## GIVEN TASK
Quote every line below exactly and skip any picture.

Rows from a dataset:
::::::
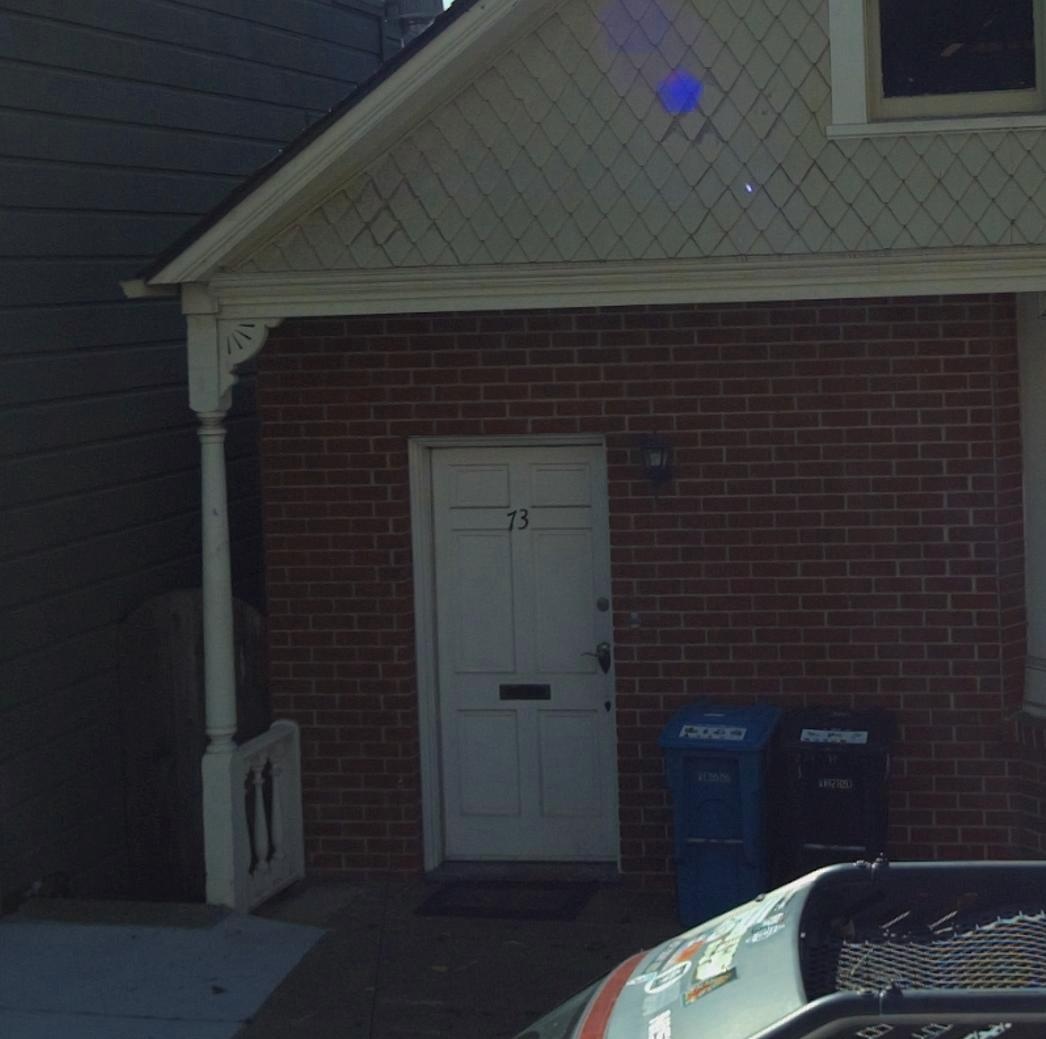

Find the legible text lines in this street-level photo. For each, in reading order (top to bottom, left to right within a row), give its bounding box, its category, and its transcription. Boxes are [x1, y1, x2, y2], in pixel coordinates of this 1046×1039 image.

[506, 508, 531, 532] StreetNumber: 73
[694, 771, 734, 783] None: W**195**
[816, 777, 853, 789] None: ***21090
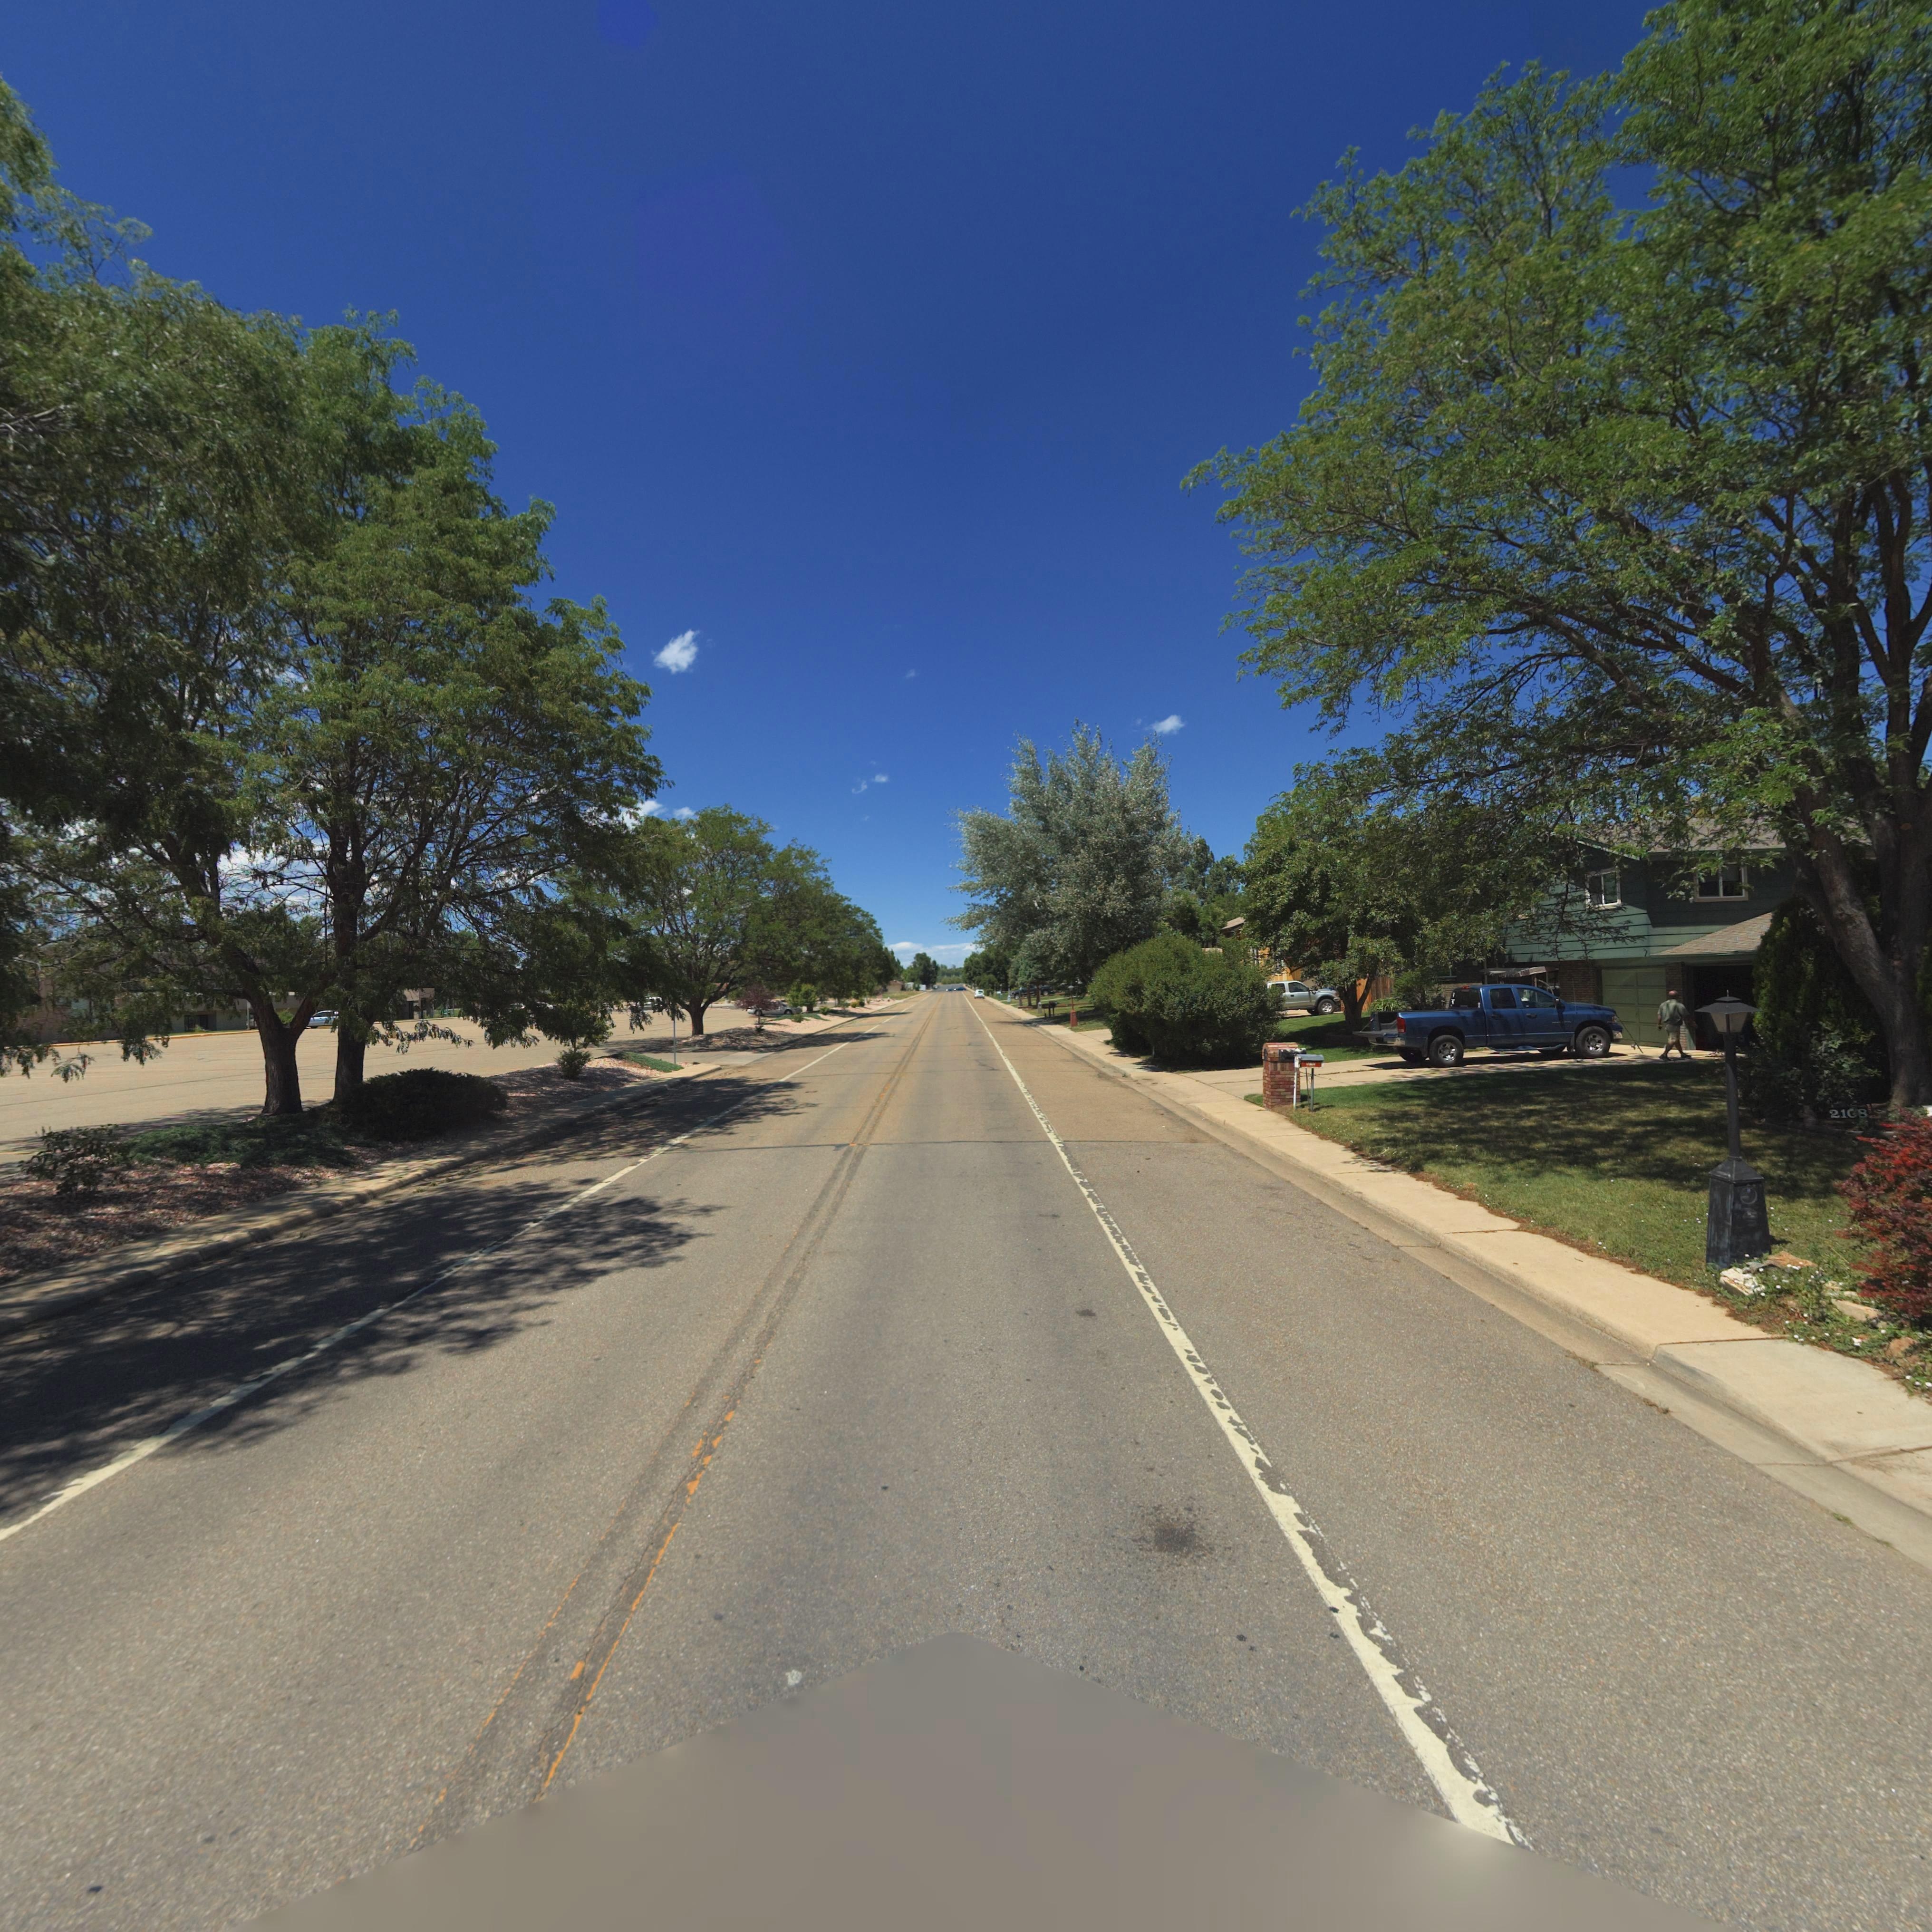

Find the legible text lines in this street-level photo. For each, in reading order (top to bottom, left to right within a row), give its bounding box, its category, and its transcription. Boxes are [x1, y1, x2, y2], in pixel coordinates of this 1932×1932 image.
::::::
## RESULT
Find the legible text lines in this street-level photo. For each, in reading order (top to bottom, left to right within a row), give its bounding box, its category, and its transcription. Boxes are [x1, y1, x2, y2], in pixel coordinates of this 1046×1039 image.

[506, 508, 531, 532] StreetNumber: 73
[694, 771, 734, 783] None: W**195**
[816, 777, 853, 789] None: ***21090

Find the legible text lines in this street-level photo. For each, in reading order (top to bottom, left to right within a row), give its bounding box, its category, and its transcription. Boxes are [x1, y1, x2, y2], in pixel coordinates of this 1932×1932 image.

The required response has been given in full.